Mumbai: It is a mistake to assume that the condition of a “dilapidated” building only affects the owner of the building and its occupants since a building collapse poses danger to others in the vicinity as well, observed the Bombay High Court while dismissing a petition.
The plea was filed by a society in suburban Andheri challenging the report of Technical Advisory Committee (TAC) declaring the buildings as C-1 category and requiring it to be evacuated and pulled down immediately.
Building collapse can affect anyone in near vicinity
A division bench of Justices Gautam Patel and Kamal Khata on Tuesday observed: “The mistake…. is to assume that the condition of a building only affects the owner of the building and its occupants. That is far from the truth. Almost anywhere in Mumbai a building collapse poses danger to others in the vicinity, including passers-by. That is the larger interest to be served.”
The judges noted that it is not possible to substitute the opinion of a Technical Advisory Committee (TAC) with an opinion of a court, since TAC comprises experts in the field.

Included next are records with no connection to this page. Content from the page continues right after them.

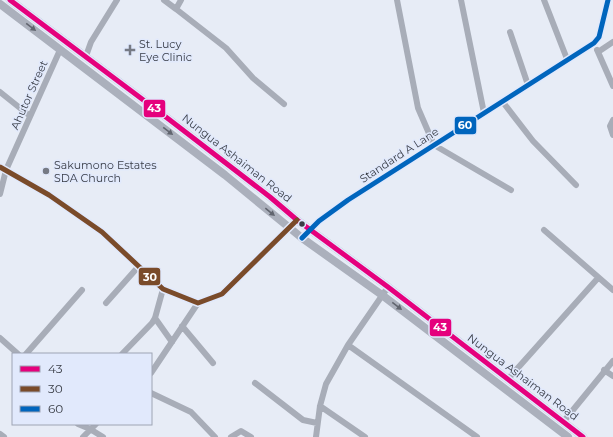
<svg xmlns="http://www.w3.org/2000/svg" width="613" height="437" font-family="Montserrat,sans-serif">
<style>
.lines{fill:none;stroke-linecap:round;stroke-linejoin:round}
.minor{stroke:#a8adb8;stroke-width:6}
.major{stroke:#abb0bc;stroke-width:8}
.bus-1-casing{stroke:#e1e9fc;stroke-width:8}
.bus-2-casing{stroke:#e1e9fc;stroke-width:8}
.bus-3-casing{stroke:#e1e9fc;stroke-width:8}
.bus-1{stroke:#e5007d;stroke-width:5}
.bus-2{stroke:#7a4b2a;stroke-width:5}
.bus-3{stroke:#0065bd;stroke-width:5}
.oneway{fill:#61656f}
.poi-dot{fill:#767a84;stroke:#e1e9fc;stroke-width:1.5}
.bus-dot{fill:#393d46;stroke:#e1e9fc;stroke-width:1.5}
.labels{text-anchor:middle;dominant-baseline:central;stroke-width:3;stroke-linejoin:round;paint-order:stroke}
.poi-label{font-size:11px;fill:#393d46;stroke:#e1e9fc;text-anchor:start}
.street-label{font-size:11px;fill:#393d46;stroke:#e1e9fc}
.line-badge{stroke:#e1e9fc;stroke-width:1.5}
.badge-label{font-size:11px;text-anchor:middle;font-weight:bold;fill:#fff}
</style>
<rect width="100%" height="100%" fill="#e7ecf6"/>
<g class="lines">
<path class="minor" d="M 164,0 L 176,9 L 181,0
M 397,0 L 418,108 L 434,145 L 511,190
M 461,0 L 484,113
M 544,0 L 567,59
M 176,9 L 226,48 L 253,78 L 284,104
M 510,32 L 528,85
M 597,50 L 598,52 L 613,42
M 598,52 L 613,86
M 86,56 L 91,42 L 117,0
M 0,92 L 30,116
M 502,101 L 533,141 L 576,185
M 613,120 L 610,126 L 613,135
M 0,167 L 49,195 L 102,232 L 163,289 L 198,303 L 222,294 L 297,220
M 0,194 L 6,170 L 60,50
M 544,230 L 613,290
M 302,238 L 319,221 L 348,200 L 594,43 L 599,37 L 608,0
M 106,303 L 138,267
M 155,318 L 172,342
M 182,326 L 213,363
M 0,338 L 18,354
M 348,345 L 477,437
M 26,354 L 82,290
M 122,354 L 152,323 L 155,318 L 163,289
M 604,370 L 613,376
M 151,373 L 198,303
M 508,379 L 598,278
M 255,383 L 303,420 L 317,423
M 151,393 L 191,412 L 215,437
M 320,406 L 365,437
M 564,421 L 613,361
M 78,424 L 90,429 L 103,437
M 0,434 L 4,437
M 83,437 L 96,424
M 231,437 L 241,431 L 251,437
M 316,437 L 320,406 L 326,384 L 348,345 L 388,287"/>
<path class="major" d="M 10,0 L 162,114 L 270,197 L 297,220 L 388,287 L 583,437
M 0,4 L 225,175 L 302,238 L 382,295 L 568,437"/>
<g class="bus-1-casing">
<path id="bus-1" d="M 10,0 L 162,114 L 270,197 L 297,220 L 388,287 L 583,437"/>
</g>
<g class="bus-2-casing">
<path id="bus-2" d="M 0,167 L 49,195 L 102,232 L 163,289 L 198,303 L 222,294 L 297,220"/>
</g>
<g class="bus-3-casing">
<path id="bus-3" d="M 302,238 L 319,221 L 348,200 L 594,43 L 599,37 L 608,0"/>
</g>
<use href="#bus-1" class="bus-1"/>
<use href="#bus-2" class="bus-2"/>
<use href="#bus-3" class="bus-3"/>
</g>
<defs><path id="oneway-solid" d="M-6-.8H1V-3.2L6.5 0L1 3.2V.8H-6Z"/></defs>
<g class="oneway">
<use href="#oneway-solid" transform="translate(31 27) rotate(37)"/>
<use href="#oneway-solid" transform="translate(168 131) rotate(37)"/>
<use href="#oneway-solid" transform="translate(270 212) rotate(39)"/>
<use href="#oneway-solid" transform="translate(397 306) rotate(38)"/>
</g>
<g class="poi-dot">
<path d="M128 44h4v4h4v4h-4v4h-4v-4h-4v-4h4z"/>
<circle cx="46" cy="171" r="4"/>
</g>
<circle class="bus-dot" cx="302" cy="224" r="3.5"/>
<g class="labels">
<g class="poi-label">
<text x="139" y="44">St. Lucy<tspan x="139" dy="13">Eye Clinic</tspan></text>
<text x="54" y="165">Sakumono Estates<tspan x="54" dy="13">SDA Church</tspan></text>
</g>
<g class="street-label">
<text transform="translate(29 95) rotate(-66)">Ahutor Street</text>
<text transform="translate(399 155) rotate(-33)">Standard A Lane</text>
<text transform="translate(237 158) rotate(38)">Nungua Ashaiman Road</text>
<text transform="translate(523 377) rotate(37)">Nungua Ashaiman Road</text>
</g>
</g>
<g class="line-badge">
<rect x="143" y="99" width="23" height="19" rx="4" fill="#e5007d"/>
<rect x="454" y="116" width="23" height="19" rx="4" fill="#0065bd"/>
<rect x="138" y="267" width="23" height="19" rx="4" fill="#7a4b2a"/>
<rect x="429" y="318" width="23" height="19" rx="4" fill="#e5007d"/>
</g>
<g class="badge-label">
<text x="154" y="112">43</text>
<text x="465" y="129">60</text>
<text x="150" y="281">30</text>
<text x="440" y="331">43</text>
</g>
<rect x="12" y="353" width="140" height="72" fill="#e1e9fc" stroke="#9ea4b3"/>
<rect x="20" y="366" width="20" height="6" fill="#e5007d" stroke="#9ea4b3"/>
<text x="48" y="373" font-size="12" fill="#393d46">43</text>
<rect x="20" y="386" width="20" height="6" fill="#7a4b2a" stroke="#9ea4b3"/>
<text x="48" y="393" font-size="12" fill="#393d46">30</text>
<rect x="20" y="406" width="20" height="6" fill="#0065bd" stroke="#9ea4b3"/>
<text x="48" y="413" font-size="12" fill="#393d46">60</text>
</svg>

The court was hearing a petition filed by Andheri Purab Paschim Cooperative Housing Society Ltd. challenging the notice issued by the BMC. The society, comprising two buildings of ground plus seven floors and other ground plus six floors at Gilbert Hill Road, claimed that their buildings were structurally sound.
In February this year, the HC granted relief to the society on similar notice by the BMC after the occupants claimed that the buildings were otherwise structurally sound.
It alleged that the buildings were being declared as structurally unsafe and were being ordered to be pulled down “at the instance of rapacious landlords and property owners with the active connivance of municipal officials”. The court at the time had clarified that the occupants were residing at “their own risk” and that “no one shall be held responsible for any mishap”.
BMC issued notice prompting society to approach HC
Early this year, the BMC issued a notice prompting the society to approach HC. The bench noted that when there are conflicting reports regarding structural stability, a third report is commissioned by the TAC. It comprises experts from the BMC itself.
The court emphasised that “it is not possible to substitute the opinion of a TAC with an opinion of a court”. A court cannot resolve the factual dispute about the structural condition of the building, the bench said. “We are not structural engineers. We are not equipped to answer questions like these. That is why the whole edifice of the TAC was created.”
To allay the fear of the occupants, the court also assured that there it is a well-settled principle that tenancies and occupancies are not eradicated and do not vanish because a building is brought down for redevelopment.